Supplied text |
..............................
"If the God you believe in as an idea doesn’t start showing up in what happens to you in your own life, you have as much cause for concern as if the God you don’t believe in as an idea does start showing up. It is absolutely crucial, therefore, to keep in constant touch with what is going on in your own life’s story and to pay close attention to what is going on in the stories of others’ lives. If God is present anywhere, it is in those stories that God is present. If God is not present in those stories, then they are scarcely worth telling." ~ Frederick Buechner

24 February 2010

Pioneer Woman

I just discovered her blog a few days ago. I think she's quickly becoming one of my favorite people.

23 February 2010

Today I am CRAIG


Not subbing yesterday and today (the first couple days after a school vacation usually = no sub calls) means that I have ample time to work on my projects. I finished Baby Watson's gift a couple weeks ago and again, would post pictures if only I knew where our memory card adapter was. Nich's laptop isn't quite as savvy as mine, even though it's newer, and does not have a direct port for my memory card. I am now trying my best to finish Baby Josiah's quilt. The front, back, and middle are done, but seeing as it's my first quilt ever, I don't know about this basting and binding business.

I thought basting was for turkeys.

I'm not from here. I didn't even know what turkey tasted like until I was eighteen.

I'm also finishing up Baby Tiberius James Ryals' gift so that I can mail it to his grandparents in Ohio so they can deliver it when they head to Australia soon after his/her birth. And no, that's not what the baby's name really will be. Just his/her father's wishful thinking. :~)


When we first moved into this house, I wanted the house to look nice to Christmas, so we just shoved a bunch of boxes in the craft room/guest room closet. I needed a new journal last week, so I finally pulled out all the boxes and began going through them.
..............................
Collected data |
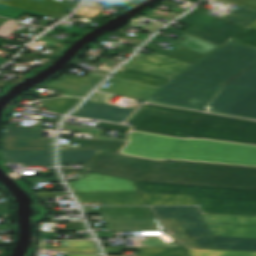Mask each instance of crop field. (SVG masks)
..............................
Requests |
(1) In the blog entries, how old was the writer before knowing what turkey tasted like?
(2) Continue the blog entries about quilting and baby gifts from their last sentence.
The data that comes after the blog entries is separate material.

Answers to the tasks |
(1) Eighteen.

(2)
And found all my YA books.

Yippee! It's like Christmas!

So I've been reading through some of my favorites. In fact, I just finished Jacob Have I Loved (Katherine Paterson) this morning.

I love books. It's one of the several reasons why I wanted to be (am) an English teacher.

In my email this morning, I also found a heads-up from Borders about this book. I can't wait to read it.

I wish someone would pay me to read books. That would be a great job.


My friend Katie asked me recently how I liked our house. I'm LOVING our house. There's so much room, a huge kitchen to dance in with my gorgeous hubby, plenty of counter space for creating yummies, a fireplace to sit by during a romantic sushi dinner on Valentine's, and FREEDOM to run around in my skivvies if I wanted to.

Except it's too cold to run around in anything less than three layers of clothing.

But I'm loving the house. :~)

My friend Kim is a runner. And she loves running. I admire her. I admire her spirit. Her FB status today reads, "Word to the wise: don't run if the weather report says "wintry mix." You will get wet." Which means she did exactly that. Ran in this horrible weather and got wet. And is probably still smiling. 

She is inspirational. And tough.

I refuse to run in this weather. I will be yelled at by Billy Blanks instead.

Actually, truth be told, I refuse to run most days in the winter, even when it's sunny outside. It's still too cold.


Last night, at work, I had two customers who were having a blast shopping. They were laughing as they decided on what to put in a gift basket for a mutual friend and then what to get for themselves with the current promotions (Read: "free stuff" if you buy). :~)   

When they were ready to check out, I smiled and said, "You've been friends for a long time, haven't you?" They looked at each other, laughed again, and said, "It's been more... than thirty years!" It reminded me of that day Jess (mother of aforementioned Baby Ryals) and I went to lunch in the midst of my "Find a Wedding Dress in One Day" adventure. There were two women sitting in the booth across from us who asked us how long we had been friends. We told them about college, being engaged, etc. They had been friends for a long time, too. 

Friendship is beautiful. And although I'm lonely more often than not here and crave friends, I am grateful for the friends, 

the beautiful,
kindred spirit

friends I've already been given in my life.

16 February 2010

Be That Side

"There's an old saying that you can't have a war when one side doesn't show up. Be that side. DO WHAT YOU HAVE TO [in order] to address the situation and then walk away from the drama. Not only do you give yourself (and the problem) the greatest chance for a successful outcome, more important[ly], you protect your peace of mind – the most valuable gain of all."

- Cheryl Richardson, with emphasis and grammatical adjustments by yours truly

HOPE for Haiti with Wild Olive Tees

Check out our SISTERHOOD prayer blog for more information. 

15 February 2010

Presidents' Day

Is it President's Day singular or Presidents' Day plural?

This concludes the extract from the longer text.